Be clear: this is not the grand or even grandiose George
Lloyd of the Pervigilium Veneris or the Litany or the
Mass. These are not works with soloists and a Verdian orchestra.
In fact in the case of the Mass (which takes up all but about
ten minutes of the disc) the organ is the only accompaniment. The Mass
was Lloyd's last work written ‘under sentence of mortality’ and with
full realisation that it could only be completed if the music was pared
down to small chorus and organ.
In the Requiem the Exon Singers sound like a
larger body than the composer's specification led me to expect while
the counter-tenor is too tremulous for my taste though nothing important
is lost. References and potential influences are the Miserere
by Allegri, Britten's Saint Cecilia, Holst's Choral Symphony
and just the occasional glimpse of Orff at one moment (not very
many of those) and Fauré at the next. The Rex tremendae is
very affirmative and the Dies Irae has razory teeth and slashing
talons. The final section of the Requiem is the Lux Aeterna
in which a restful sequence of tumbling phrases for the organ. This
includes the most inventive choral writing which is always melodious
and consonant with the mollifying comfort of the Requiem.
The Psalm 130 (De Profundis clamavi)

- _Provided material_:
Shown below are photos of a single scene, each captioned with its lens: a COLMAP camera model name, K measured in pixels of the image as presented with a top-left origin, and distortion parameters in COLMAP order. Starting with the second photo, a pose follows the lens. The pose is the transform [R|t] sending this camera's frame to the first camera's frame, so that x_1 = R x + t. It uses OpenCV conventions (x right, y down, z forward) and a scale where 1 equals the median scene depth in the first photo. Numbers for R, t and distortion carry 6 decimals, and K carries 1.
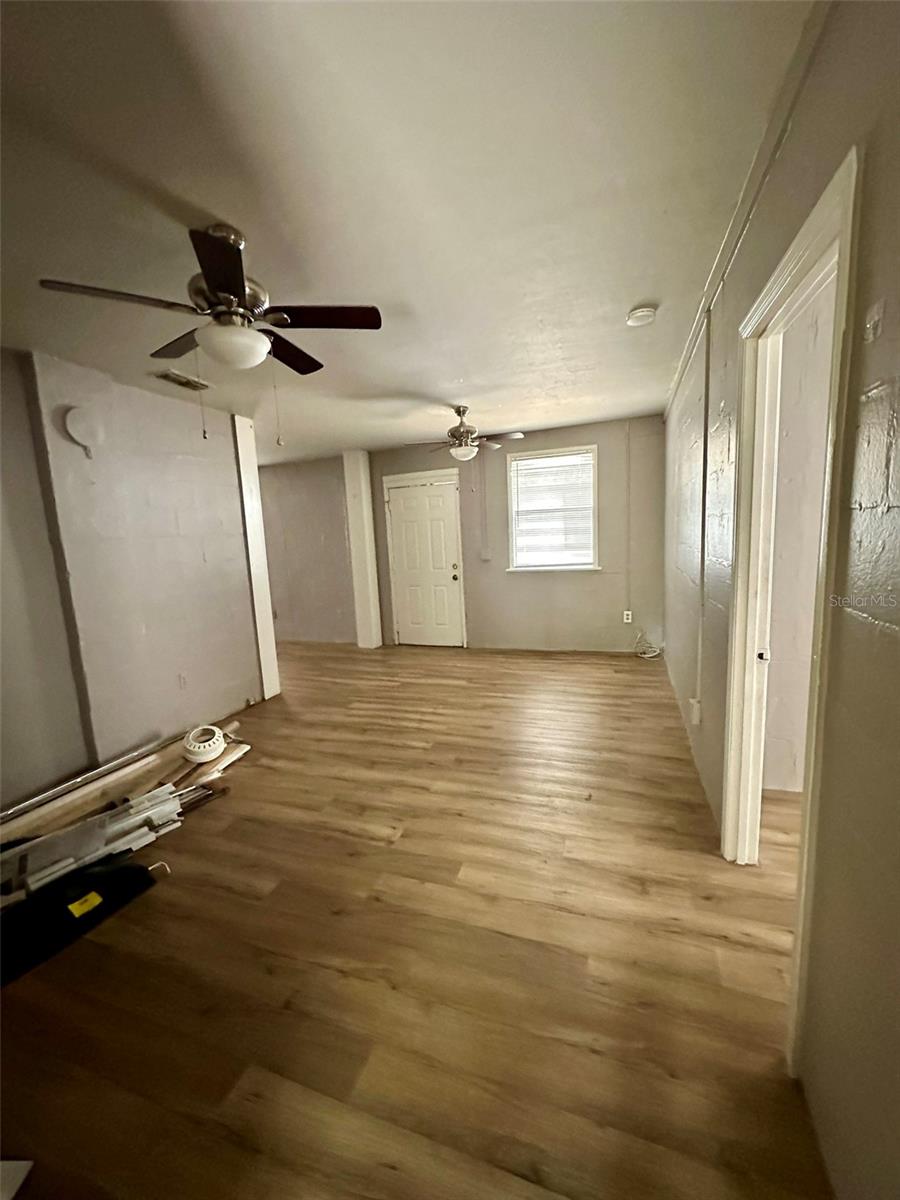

- _Action item_:
Copy everything in the George Lloyd review above from "In the Requiem" down to "of the Requiem.", word for word.

- _Response to the exercise_:
In the Requiem the Exon Singers sound like a
larger body than the composer's specification led me to expect while
the counter-tenor is too tremulous for my taste though nothing important
is lost. References and potential influences are the Miserere
by Allegri, Britten's Saint Cecilia, Holst's Choral Symphony
and just the occasional glimpse of Orff at one moment (not very
many of those) and Fauré at the next. The Rex tremendae is
very affirmative and the Dies Irae has razory teeth and slashing
talons. The final section of the Requiem is the Lux Aeterna
in which a restful sequence of tumbling phrases for the organ. This
includes the most inventive choral writing which is always melodious
and consonant with the mollifying comfort of the Requiem.